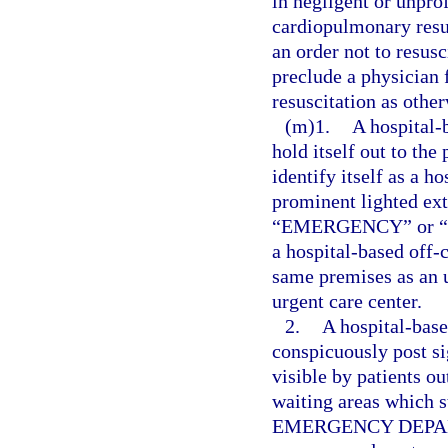
in negligent or unpro
cardiopulmonary resus
an order not to resusc
preclude a physician
resuscitation as othe
(m)1.
A hospital
hold itself out to the
identify itself as a 
prominent lighted ext
“EMERGENCY” or “ER” 
a hospital-based off
same premises as an u
urgent care center.
2.
A hospital-bas
conspicuously post sig
visible by patients ou
waiting areas which 
EMERGENCY DEPARTM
..........
▸ **Assignment**
The lines from the one containing "prominent lighted ext" through the final line of the listing above are all you should set down, exactly as written.

▸ **Problem solution**
prominent lighted ext
“EMERGENCY” or “ER” 
a hospital-based off
same premises as an u
urgent care center.
2.
A hospital-bas
conspicuously post sig
visible by patients ou
waiting areas which 
EMERGENCY DEPARTM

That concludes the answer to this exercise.